* Aim of the task:
Where does the string "optional" occur in the records below? Copy every line that holds it.

== == ==

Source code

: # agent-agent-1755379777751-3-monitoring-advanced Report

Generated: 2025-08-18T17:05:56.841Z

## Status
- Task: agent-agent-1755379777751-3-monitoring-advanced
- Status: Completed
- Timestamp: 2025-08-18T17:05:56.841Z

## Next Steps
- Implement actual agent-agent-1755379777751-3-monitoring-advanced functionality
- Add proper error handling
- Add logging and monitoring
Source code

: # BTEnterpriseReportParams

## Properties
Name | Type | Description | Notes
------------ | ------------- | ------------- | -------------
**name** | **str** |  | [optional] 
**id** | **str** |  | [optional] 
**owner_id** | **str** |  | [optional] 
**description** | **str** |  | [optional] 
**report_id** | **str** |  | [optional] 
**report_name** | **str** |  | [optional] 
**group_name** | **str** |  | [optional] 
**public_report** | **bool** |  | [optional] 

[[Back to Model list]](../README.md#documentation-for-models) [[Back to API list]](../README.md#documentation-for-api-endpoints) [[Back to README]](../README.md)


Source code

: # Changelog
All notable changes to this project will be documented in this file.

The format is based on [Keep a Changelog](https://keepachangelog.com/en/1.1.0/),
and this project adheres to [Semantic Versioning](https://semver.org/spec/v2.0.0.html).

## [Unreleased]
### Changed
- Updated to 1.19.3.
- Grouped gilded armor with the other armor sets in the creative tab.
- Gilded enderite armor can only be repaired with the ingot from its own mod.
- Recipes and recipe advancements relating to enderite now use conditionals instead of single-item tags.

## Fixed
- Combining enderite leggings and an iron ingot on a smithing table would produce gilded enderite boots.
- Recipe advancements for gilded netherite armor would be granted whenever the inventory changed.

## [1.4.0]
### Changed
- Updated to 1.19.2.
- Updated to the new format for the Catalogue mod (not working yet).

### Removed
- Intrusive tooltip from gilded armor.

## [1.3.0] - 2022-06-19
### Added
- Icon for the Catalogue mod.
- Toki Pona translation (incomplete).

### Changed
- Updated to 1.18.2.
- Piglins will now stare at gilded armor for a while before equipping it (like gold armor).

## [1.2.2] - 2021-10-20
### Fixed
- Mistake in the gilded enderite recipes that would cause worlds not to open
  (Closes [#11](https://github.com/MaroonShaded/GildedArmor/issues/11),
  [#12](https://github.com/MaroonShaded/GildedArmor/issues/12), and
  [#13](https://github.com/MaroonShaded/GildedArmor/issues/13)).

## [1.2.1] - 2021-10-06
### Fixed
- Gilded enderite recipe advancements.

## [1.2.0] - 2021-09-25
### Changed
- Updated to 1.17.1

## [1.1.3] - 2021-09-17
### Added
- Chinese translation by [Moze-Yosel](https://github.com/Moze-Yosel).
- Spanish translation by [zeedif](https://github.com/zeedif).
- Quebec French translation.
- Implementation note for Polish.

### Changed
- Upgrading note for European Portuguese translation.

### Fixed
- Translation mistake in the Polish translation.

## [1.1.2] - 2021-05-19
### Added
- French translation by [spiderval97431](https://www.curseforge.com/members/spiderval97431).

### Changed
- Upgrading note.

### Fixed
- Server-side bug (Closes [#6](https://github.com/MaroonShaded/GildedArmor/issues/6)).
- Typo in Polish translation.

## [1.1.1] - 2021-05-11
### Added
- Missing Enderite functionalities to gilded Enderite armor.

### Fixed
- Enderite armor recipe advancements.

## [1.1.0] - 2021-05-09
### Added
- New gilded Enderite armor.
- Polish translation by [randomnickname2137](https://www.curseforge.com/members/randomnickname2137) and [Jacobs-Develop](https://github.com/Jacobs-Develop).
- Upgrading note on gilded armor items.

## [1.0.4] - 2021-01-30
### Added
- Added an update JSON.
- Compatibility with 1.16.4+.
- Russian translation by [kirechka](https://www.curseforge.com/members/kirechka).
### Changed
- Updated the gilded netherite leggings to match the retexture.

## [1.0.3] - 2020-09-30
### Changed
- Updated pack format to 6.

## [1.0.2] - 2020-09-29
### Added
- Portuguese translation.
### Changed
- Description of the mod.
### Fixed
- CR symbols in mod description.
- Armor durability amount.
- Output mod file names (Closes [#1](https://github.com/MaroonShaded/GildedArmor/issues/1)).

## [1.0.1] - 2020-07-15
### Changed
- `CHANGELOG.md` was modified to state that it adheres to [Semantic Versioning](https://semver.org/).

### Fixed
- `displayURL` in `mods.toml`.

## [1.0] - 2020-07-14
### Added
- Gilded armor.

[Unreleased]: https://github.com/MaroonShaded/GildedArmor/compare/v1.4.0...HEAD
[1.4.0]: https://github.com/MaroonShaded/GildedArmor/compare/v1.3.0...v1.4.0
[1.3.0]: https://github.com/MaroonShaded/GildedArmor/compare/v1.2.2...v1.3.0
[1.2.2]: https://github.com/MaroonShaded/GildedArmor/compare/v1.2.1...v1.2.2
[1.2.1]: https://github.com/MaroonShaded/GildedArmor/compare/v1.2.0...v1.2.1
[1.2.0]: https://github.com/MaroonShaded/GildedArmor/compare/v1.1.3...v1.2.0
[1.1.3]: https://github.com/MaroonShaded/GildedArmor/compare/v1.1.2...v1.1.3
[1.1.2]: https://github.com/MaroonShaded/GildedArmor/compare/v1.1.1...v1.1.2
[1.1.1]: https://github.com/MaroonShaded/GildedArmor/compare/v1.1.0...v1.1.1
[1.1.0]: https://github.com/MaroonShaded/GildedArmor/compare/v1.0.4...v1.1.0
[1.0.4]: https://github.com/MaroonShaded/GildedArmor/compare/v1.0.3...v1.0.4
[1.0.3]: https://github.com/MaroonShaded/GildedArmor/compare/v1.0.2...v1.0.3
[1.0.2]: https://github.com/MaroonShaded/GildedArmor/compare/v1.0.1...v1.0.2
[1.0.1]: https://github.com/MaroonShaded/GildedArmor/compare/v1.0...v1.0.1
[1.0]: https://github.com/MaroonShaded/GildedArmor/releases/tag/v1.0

== == ==

* Response to this task:
**name** | **str** |  | [optional] 
**id** | **str** |  | [optional] 
**owner_id** | **str** |  | [optional] 
**description** | **str** |  | [optional] 
**report_id** | **str** |  | [optional] 
**report_name** | **str** |  | [optional] 
**group_name** | **str** |  | [optional] 
**public_report** | **bool** |  | [optional] 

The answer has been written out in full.